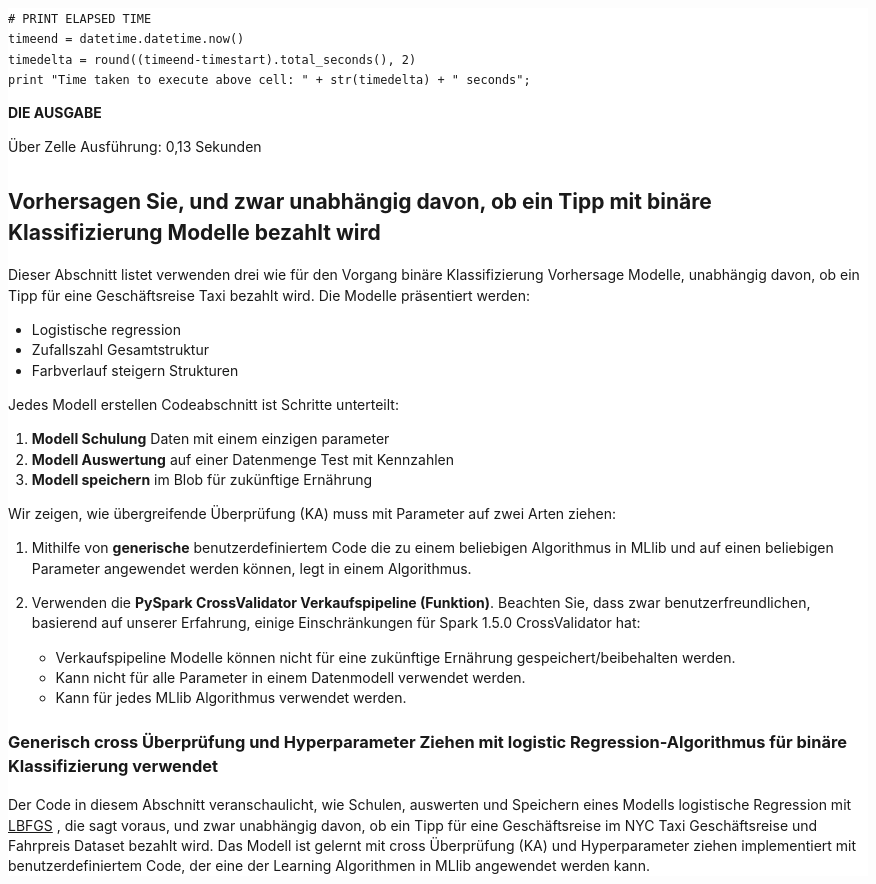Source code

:     # PRINT ELAPSED TIME
    timeend = datetime.datetime.now()
    timedelta = round((timeend-timestart).total_seconds(), 2) 
    print "Time taken to execute above cell: " + str(timedelta) + " seconds"; 

**DIE AUSGABE** 

Über Zelle Ausführung: 0,13 Sekunden


## <a name="predict-whether-or-not-a-tip-is-paid-with-binary-classification-models"></a>Vorhersagen Sie, und zwar unabhängig davon, ob ein Tipp mit binäre Klassifizierung Modelle bezahlt wird

Dieser Abschnitt listet verwenden drei wie für den Vorgang binäre Klassifizierung Vorhersage Modelle, unabhängig davon, ob ein Tipp für eine Geschäftsreise Taxi bezahlt wird. Die Modelle präsentiert werden:

- Logistische regression 
- Zufallszahl Gesamtstruktur
- Farbverlauf steigern Strukturen

Jedes Modell erstellen Codeabschnitt ist Schritte unterteilt: 

1. **Modell Schulung** Daten mit einem einzigen parameter
2. **Modell Auswertung** auf einer Datenmenge Test mit Kennzahlen
3. **Modell speichern** im Blob für zukünftige Ernährung

Wir zeigen, wie übergreifende Überprüfung (KA) muss mit Parameter auf zwei Arten ziehen:

1. Mithilfe von **generische** benutzerdefiniertem Code die zu einem beliebigen Algorithmus in MLlib und auf einen beliebigen Parameter angewendet werden können, legt in einem Algorithmus. 
1. Verwenden die **PySpark CrossValidator Verkaufspipeline (Funktion)**. Beachten Sie, dass zwar benutzerfreundlichen, basierend auf unserer Erfahrung, einige Einschränkungen für Spark 1.5.0 CrossValidator hat: 

    - Verkaufspipeline Modelle können nicht für eine zukünftige Ernährung gespeichert/beibehalten werden.
    - Kann nicht für alle Parameter in einem Datenmodell verwendet werden.
    - Kann für jedes MLlib Algorithmus verwendet werden.


### <a name="generic-cross-validation-and-hyperparameter-sweeping-used-with-the-logistic-regression-algorithm-for-binary-classification"></a>Generisch cross Überprüfung und Hyperparameter Ziehen mit logistic Regression-Algorithmus für binäre Klassifizierung verwendet

Der Code in diesem Abschnitt veranschaulicht, wie Schulen, auswerten und Speichern eines Modells logistische Regression mit [LBFGS](https://en.wikipedia.org/wiki/Broyden%E2%80%93Fletcher%E2%80%93Goldfarb%E2%80%93Shanno_algorithm) , die sagt voraus, und zwar unabhängig davon, ob ein Tipp für eine Geschäftsreise im NYC Taxi Geschäftsreise und Fahrpreis Dataset bezahlt wird. Das Modell ist gelernt mit cross Überprüfung (KA) und Hyperparameter ziehen implementiert mit benutzerdefiniertem Code, der eine der Learning Algorithmen in MLlib angewendet werden kann.   
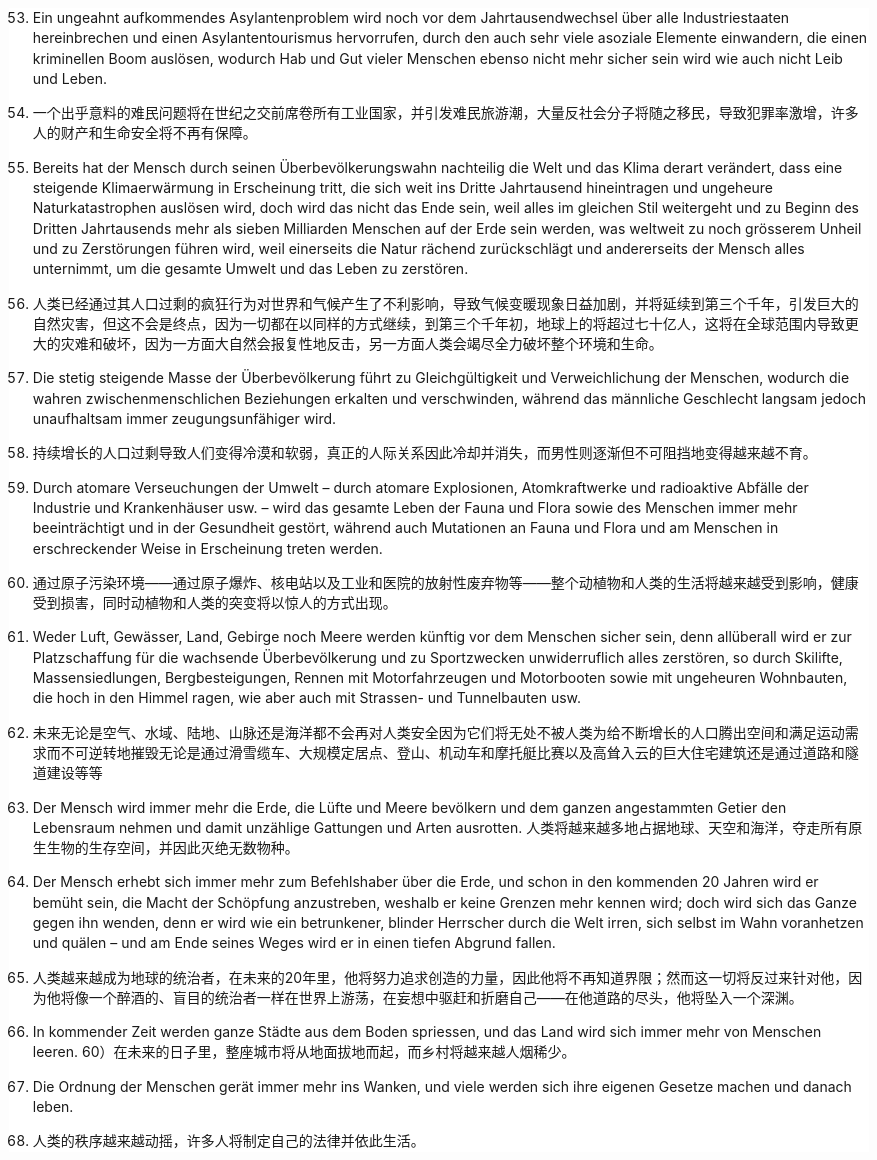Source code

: 53) Ein ungeahnt aufkommendes Asylantenproblem wird noch vor dem Jahrtausendwechsel über alle Industriestaaten hereinbrechen und einen Asylantentourismus hervorrufen, durch den auch sehr viele asoziale Elemente einwandern, die einen kriminellen Boom auslösen, wodurch Hab und Gut vieler Menschen ebenso nicht mehr sicher sein wird wie auch nicht Leib und Leben.
53) 一个出乎意料的难民问题将在世纪之交前席卷所有工业国家，并引发难民旅游潮，大量反社会分子将随之移民，导致犯罪率激增，许多人的财产和生命安全将不再有保障。

54) Bereits hat der Mensch durch seinen Überbevölkerungswahn nachteilig die Welt und das Klima derart verändert, dass eine steigende Klimaerwärmung in Erscheinung tritt, die sich weit ins Dritte Jahrtausend hineintragen und ungeheure Naturkatastrophen auslösen wird, doch wird das nicht das Ende sein, weil alles im gleichen Stil weitergeht und zu Beginn des Dritten Jahrtausends mehr als sieben Milliarden Menschen auf der Erde sein werden, was weltweit zu noch grösserem Unheil und zu Zerstörungen führen wird, weil einerseits die Natur rächend zurückschlägt und andererseits der Mensch alles unternimmt, um die gesamte Umwelt und das Leben zu zerstören.
54) 人类已经通过其人口过剩的疯狂行为对世界和气候产生了不利影响，导致气候变暖现象日益加剧，并将延续到第三个千年，引发巨大的自然灾害，但这不会是终点，因为一切都在以同样的方式继续，到第三个千年初，地球上的将超过七十亿人，这将在全球范围内导致更大的灾难和破坏，因为一方面大自然会报复性地反击，另一方面人类会竭尽全力破坏整个环境和生命。

55) Die stetig steigende Masse der Überbevölkerung führt zu Gleichgültigkeit und Verweichlichung der Menschen, wodurch die wahren zwischenmenschlichen Beziehungen erkalten und verschwinden, während das männliche Geschlecht langsam jedoch unaufhaltsam immer zeugungsunfähiger wird.
55) 持续增长的人口过剩导致人们变得冷漠和软弱，真正的人际关系因此冷却并消失，而男性则逐渐但不可阻挡地变得越来越不育。

56) Durch atomare Verseuchungen der Umwelt – durch atomare Explosionen, Atomkraftwerke und radioaktive Abfälle der Industrie und Krankenhäuser usw. – wird das gesamte Leben der Fauna und Flora sowie des Menschen immer mehr beeinträchtigt und in der Gesundheit gestört, während auch Mutationen an Fauna und Flora und am Menschen in erschreckender Weise in Erscheinung treten werden.
56) 通过原子污染环境——通过原子爆炸、核电站以及工业和医院的放射性废弃物等——整个动植物和人类的生活将越来越受到影响，健康受到损害，同时动植物和人类的突变将以惊人的方式出现。

57) Weder Luft, Gewässer, Land, Gebirge noch Meere werden künftig vor dem Menschen sicher sein, denn allüberall wird er zur Platzschaffung für die wachsende Überbevölkerung und zu Sportzwecken unwiderruflich alles zerstören, so durch Skilifte, Massensiedlungen, Bergbesteigungen, Rennen mit Motorfahrzeugen und Motorbooten sowie mit ungeheuren Wohnbauten, die hoch in den Himmel ragen, wie aber auch mit Strassen- und Tunnelbauten usw.
57) 未来无论是空气、水域、陆地、山脉还是海洋都不会再对人类安全因为它们将无处不被人类为给不断增长的人口腾出空间和满足运动需求而不可逆转地摧毁无论是通过滑雪缆车、大规模定居点、登山、机动车和摩托艇比赛以及高耸入云的巨大住宅建筑还是通过道路和隧道建设等等

58) Der Mensch wird immer mehr die Erde, die Lüfte und Meere bevölkern und dem ganzen angestammten Getier den Lebensraum nehmen und damit unzählige Gattungen und Arten ausrotten.
人类将越来越多地占据地球、天空和海洋，夺走所有原生生物的生存空间，并因此灭绝无数物种。

59) Der Mensch erhebt sich immer mehr zum Befehlshaber über die Erde, und schon in den kommenden 20 Jahren wird er bemüht sein, die Macht der Schöpfung anzustreben, weshalb er keine Grenzen mehr kennen wird; doch wird sich das Ganze gegen ihn wenden, denn er wird wie ein betrunkener, blinder Herrscher durch die Welt irren, sich selbst im Wahn voranhetzen und quälen – und am Ende seines Weges wird er in einen tiefen Abgrund fallen.
59) 人类越来越成为地球的统治者，在未来的20年里，他将努力追求创造的力量，因此他将不再知道界限；然而这一切将反过来针对他，因为他将像一个醉酒的、盲目的统治者一样在世界上游荡，在妄想中驱赶和折磨自己——在他道路的尽头，他将坠入一个深渊。

60) In kommender Zeit werden ganze Städte aus dem Boden spriessen, und das Land wird sich immer mehr von Menschen leeren.
60）在未来的日子里，整座城市将从地面拔地而起，而乡村将越来越人烟稀少。

61) Die Ordnung der Menschen gerät immer mehr ins Wanken, und viele werden sich ihre eigenen Gesetze machen und danach leben.
61) 人类的秩序越来越动摇，许多人将制定自己的法律并依此生活。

+-------+

▶ _What the task requires_:
Please report all lines in the entries where "Verkaufspipeline" appears.

▶ _Response area_:
1. Verwenden die **PySpark CrossValidator Verkaufspipeline (Funktion)**. Beachten Sie, dass zwar benutzerfreundlichen, basierend auf unserer Erfahrung, einige Einschränkungen für Spark 1.5.0 CrossValidator hat: 
    - Verkaufspipeline Modelle können nicht für eine zukünftige Ernährung gespeichert/beibehalten werden.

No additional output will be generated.